Two, if you started by selecting a cell that contains a value or formula, Excel assumes that cell is part of the source data for the pivot table or pivot chart. Excel finds the boundaries of the contiguous, filled cells and puts the resulting address in the Table/Range edit box.

A few comments on this analysis:

• The mode is quite a useful statistic when it’s applied to categories: political parties, consumer brands, days of the week, states in a region, and so on. Excel really should have a built-in worksheet function that returns the mode for text values. But it doesn’t, and the next section shows you how to write your own worksheet formula for the mode, one that will work for both numeric and text values.

• When you have just a few distinct categories, consider building a pivot chart to show how many instances there are of each. A pivot chart that shows the number of instances of each category is an appealing way to present your data to an audience. (There is no type of chart that communicates well when there are many categories to consider. The visual clutter obscures the message. In that sort of situation, consider combining categories or omitting some.)

• Standard Excel charts do not show the number of instances per category without some preliminary work. You would have to get a count of each category before creating the chart, and that’s the purpose of the pivot table that underlies the pivot chart.
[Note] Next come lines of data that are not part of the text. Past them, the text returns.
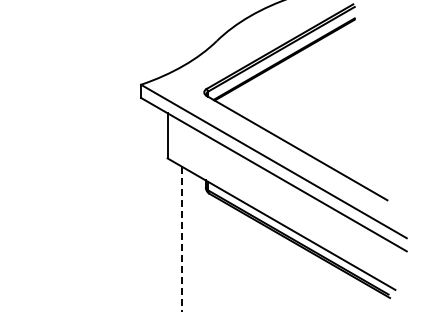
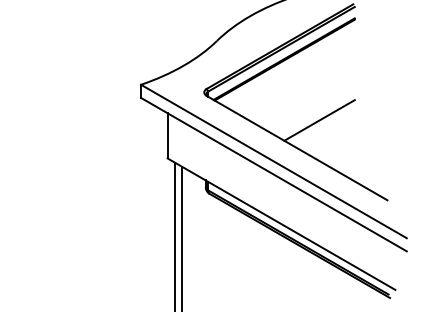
line at (319, 120): none -> present
line at (174, 235): none -> present
line at (182, 239): dashed -> solid
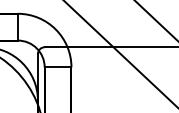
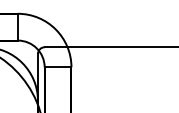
line at (155, 20): present -> none
line at (120, 53): present -> none
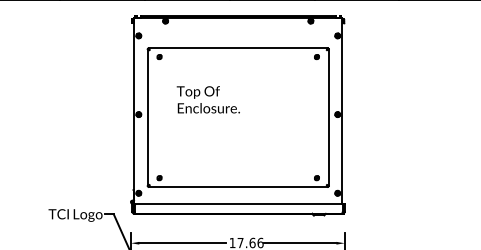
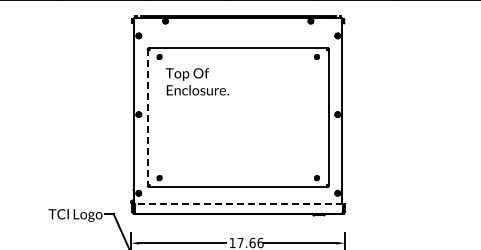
text at (207, 99) position: (207, 99) -> (196, 81)
line at (147, 117): solid -> dashed
line at (238, 204): solid -> dashed
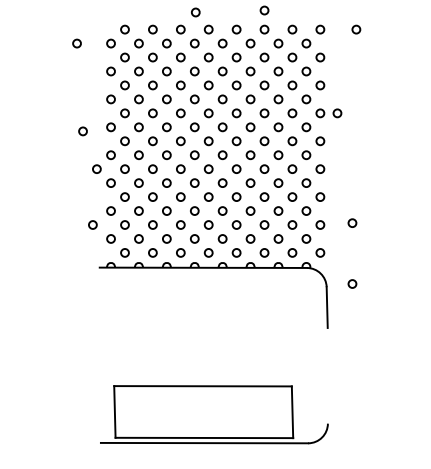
The pivot chart, based on the pivot table, is simply a faster way to complete the analysis than creating your own table to count category membership and then basing a standard Excel chart on that table.

• The mode is the only sensible measure of central tendency when you’re working with nominal data such as category names. The median requires that you rank order things in some way: shortest to tallest, least expensive to priciest, or slowest to fastest.